Extracted material START

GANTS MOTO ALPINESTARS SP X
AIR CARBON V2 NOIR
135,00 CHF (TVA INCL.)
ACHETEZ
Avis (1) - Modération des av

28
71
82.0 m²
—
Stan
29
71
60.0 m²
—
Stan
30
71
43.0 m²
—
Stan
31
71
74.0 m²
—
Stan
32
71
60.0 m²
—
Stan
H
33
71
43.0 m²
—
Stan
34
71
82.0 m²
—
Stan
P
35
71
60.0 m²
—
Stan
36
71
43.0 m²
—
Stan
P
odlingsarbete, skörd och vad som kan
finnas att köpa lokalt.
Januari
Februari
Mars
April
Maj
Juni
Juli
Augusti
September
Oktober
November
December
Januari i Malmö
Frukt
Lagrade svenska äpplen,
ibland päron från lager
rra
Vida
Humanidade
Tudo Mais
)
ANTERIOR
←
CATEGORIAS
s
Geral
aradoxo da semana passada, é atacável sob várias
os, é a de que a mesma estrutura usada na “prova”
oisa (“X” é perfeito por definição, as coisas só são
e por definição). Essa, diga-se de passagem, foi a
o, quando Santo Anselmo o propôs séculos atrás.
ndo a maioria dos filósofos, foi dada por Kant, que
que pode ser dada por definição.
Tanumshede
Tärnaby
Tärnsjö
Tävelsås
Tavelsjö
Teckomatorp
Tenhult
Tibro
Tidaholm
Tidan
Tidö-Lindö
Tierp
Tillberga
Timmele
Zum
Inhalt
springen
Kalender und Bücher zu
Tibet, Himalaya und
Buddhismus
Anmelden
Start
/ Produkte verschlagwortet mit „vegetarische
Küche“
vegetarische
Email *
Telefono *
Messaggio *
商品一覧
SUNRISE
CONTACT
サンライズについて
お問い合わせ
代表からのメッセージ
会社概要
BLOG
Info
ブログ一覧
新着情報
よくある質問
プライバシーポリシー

Extracted material END

• Problem
Copy out all of the lines above character for character, keeping each on its own line and in the same order.

• Result of the task
GANTS MOTO ALPINESTARS SP X
AIR CARBON V2 NOIR
135,00 CHF (TVA INCL.)
ACHETEZ
Avis (1) - Modération des av

28
71
82.0 m²
—
Stan
29
71
60.0 m²
—
Stan
30
71
43.0 m²
—
Stan
31
71
74.0 m²
—
Stan
32
71
60.0 m²
—
Stan
H
33
71
43.0 m²
—
Stan
34
71
82.0 m²
—
Stan
P
35
71
60.0 m²
—
Stan
36
71
43.0 m²
—
Stan
P
odlingsarbete, skörd och vad som kan
finnas att köpa lokalt.
Januari
Februari
Mars
April
Maj
Juni
Juli
Augusti
September
Oktober
November
December
Januari i Malmö
Frukt
Lagrade svenska äpplen,
ibland päron från lager
rra
Vida
Humanidade
Tudo Mais
)
ANTERIOR
←
CATEGORIAS
s
Geral
aradoxo da semana passada, é atacável sob várias
os, é a de que a mesma estrutura usada na “prova”
oisa (“X” é perfeito por definição, as coisas só são
e por definição). Essa, diga-se de passagem, foi a
o, quando Santo Anselmo o propôs séculos atrás.
ndo a maioria dos filósofos, foi dada por Kant, que
que pode ser dada por definição.
Tanumshede
Tärnaby
Tärnsjö
Tävelsås
Tavelsjö
Teckomatorp
Tenhult
Tibro
Tidaholm
Tidan
Tidö-Lindö
Tierp
Tillberga
Timmele
Zum
Inhalt
springen
Kalender und Bücher zu
Tibet, Himalaya und
Buddhismus
Anmelden
Start
/ Produkte verschlagwortet mit „vegetarische
Küche“
vegetarische
Email *
Telefono *
Messaggio *
商品一覧
SUNRISE
CONTACT
サンライズについて
お問い合わせ
代表からのメッセージ
会社概要
BLOG
Info
ブログ一覧
新着情報
よくある質問
プライバシーポリシー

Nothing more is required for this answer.